Applications of Generative AI in Healthcare: algorithmic, ethical, legal and societal considerations
Onyekachukwu R. Okonji, Kamol Yunusov, Bonnie Gordon
TL;DR
The paper investigates the ethical, societal, legal, and technical challenges of deploying Generative AI in healthcare, focusing on medical imaging and text analysis. It analyzes privacy, consent, bias, transparency, accountability, IP, and regulatory considerations, along with data availability, hallucinations, model training costs, and workflow integration. It proposes a roadmap for responsible innovation that includes robust governance, audit trails, human-in-the-loop approaches, and regulatory alignment to ensure safety, fairness, and trust. The work highlights practical implications for clinical practice and policy, aiming to balance AI-enabled diagnostic gains with patient wellbeing and equity.
Abstract
Generative AI is rapidly transforming medical imaging and text analysis, offering immense potential for enhanced diagnosis and personalized care.

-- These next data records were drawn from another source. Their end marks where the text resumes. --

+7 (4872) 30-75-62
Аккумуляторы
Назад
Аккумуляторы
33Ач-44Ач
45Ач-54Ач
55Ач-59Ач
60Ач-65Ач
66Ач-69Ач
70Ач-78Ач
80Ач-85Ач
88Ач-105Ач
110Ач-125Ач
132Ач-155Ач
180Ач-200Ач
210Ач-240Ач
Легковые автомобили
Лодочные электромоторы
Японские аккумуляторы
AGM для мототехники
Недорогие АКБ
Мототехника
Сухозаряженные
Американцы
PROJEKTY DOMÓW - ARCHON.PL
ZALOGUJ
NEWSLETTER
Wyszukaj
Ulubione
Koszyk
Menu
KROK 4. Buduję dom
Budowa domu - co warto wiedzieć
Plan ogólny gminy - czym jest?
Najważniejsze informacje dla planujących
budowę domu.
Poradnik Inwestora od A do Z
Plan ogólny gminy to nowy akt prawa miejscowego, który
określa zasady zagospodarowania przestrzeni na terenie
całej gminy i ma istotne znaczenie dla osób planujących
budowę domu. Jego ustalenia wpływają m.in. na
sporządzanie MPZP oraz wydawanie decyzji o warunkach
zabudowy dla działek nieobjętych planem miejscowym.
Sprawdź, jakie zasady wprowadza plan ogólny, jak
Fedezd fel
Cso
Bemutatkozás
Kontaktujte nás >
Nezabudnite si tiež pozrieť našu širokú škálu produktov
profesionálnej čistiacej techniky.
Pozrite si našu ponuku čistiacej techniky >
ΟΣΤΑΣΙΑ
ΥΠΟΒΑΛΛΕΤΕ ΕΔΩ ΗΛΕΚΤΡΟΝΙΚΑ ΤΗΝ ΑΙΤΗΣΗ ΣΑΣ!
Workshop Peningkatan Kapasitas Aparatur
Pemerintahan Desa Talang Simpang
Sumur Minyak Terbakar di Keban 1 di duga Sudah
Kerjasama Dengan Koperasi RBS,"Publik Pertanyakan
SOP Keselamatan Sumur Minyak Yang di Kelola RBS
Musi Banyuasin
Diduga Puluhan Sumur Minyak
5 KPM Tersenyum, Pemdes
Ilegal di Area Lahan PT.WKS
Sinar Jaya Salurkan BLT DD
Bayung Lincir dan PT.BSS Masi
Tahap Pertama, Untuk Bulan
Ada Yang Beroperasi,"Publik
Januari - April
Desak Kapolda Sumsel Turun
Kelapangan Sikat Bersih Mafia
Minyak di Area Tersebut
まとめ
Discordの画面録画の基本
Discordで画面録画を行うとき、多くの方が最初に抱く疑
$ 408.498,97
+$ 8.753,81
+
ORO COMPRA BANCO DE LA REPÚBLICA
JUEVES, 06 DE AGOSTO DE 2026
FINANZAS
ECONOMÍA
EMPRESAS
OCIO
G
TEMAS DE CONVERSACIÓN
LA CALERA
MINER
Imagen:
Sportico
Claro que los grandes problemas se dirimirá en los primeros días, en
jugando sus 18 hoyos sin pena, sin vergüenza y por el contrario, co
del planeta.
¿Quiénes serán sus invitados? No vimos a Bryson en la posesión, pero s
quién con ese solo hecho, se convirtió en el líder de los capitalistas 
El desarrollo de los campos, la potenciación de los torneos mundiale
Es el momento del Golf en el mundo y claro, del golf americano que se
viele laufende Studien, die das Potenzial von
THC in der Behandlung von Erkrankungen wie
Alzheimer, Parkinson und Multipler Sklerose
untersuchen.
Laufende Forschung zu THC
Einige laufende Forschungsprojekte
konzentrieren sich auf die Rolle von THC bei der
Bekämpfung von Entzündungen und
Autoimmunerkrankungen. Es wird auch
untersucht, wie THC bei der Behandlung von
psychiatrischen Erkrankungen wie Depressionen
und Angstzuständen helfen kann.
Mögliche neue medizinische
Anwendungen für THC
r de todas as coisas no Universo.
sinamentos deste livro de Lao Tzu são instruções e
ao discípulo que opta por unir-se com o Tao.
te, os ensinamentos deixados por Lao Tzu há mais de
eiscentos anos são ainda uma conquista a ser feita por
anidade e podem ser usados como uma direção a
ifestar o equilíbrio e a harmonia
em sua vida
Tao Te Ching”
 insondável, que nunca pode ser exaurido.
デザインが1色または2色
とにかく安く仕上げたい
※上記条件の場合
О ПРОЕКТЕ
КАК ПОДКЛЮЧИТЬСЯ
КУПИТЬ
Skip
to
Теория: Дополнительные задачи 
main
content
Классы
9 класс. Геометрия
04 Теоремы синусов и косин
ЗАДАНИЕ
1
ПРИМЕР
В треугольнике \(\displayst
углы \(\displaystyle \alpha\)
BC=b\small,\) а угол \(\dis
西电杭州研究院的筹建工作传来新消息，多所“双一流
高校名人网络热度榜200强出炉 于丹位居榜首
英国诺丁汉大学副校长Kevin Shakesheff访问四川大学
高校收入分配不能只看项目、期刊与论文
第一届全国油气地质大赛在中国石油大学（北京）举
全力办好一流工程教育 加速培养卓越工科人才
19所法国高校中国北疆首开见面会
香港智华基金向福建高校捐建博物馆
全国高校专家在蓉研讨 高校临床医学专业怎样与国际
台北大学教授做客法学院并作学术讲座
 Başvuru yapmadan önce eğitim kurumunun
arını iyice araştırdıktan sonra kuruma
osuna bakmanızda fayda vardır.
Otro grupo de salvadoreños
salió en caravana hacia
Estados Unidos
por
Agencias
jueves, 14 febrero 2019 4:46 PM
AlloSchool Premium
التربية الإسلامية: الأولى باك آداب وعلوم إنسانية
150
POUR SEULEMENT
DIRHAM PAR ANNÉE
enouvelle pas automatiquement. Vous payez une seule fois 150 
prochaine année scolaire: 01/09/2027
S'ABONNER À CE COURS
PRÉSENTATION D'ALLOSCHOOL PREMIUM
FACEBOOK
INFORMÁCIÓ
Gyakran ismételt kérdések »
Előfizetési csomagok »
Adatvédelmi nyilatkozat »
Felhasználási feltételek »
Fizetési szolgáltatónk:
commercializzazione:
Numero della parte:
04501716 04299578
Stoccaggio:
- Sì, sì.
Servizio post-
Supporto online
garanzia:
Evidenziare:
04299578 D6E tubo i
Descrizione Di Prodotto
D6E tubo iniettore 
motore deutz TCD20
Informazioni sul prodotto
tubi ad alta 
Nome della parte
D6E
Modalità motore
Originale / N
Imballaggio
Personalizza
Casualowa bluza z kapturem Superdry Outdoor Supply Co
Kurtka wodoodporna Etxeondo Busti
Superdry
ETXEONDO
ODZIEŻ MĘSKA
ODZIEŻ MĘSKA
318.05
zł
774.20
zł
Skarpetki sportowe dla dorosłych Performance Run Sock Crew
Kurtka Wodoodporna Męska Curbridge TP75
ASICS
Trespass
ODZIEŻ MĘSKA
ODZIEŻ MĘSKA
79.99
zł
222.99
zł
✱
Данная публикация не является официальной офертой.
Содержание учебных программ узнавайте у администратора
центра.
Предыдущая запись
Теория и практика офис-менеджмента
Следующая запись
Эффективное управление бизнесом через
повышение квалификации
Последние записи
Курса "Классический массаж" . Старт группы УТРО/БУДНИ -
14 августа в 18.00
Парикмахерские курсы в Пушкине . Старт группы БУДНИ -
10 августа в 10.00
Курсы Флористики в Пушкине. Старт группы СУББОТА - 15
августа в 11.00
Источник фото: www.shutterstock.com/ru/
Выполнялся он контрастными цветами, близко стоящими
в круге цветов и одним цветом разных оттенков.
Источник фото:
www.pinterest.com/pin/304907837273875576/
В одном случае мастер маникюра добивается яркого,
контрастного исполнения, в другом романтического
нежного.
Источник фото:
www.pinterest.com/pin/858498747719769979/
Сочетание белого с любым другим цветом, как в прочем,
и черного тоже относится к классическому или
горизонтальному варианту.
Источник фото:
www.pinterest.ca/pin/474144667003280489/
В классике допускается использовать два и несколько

However, this transformative technology raises crucial ethical, societal, and legal questions. This paper delves into these complexities, examining issues of accuracy, informed consent, data privacy, and algorithmic limitations in the context of generative AI's application to medical imaging and text. We explore the legal landscape surrounding liability and accountability, emphasizing the need for robust regulatory frameworks. Furthermore, we dissect the algorithmic challenges, including data biases, model limitations, and workflow integration. By critically analyzing these challenges and proposing responsible solutions, we aim to foster a roadmap for ethical and responsible implementation of generative AI in healthcare, ensuring its transformative potential serves humanity with utmost care and precision.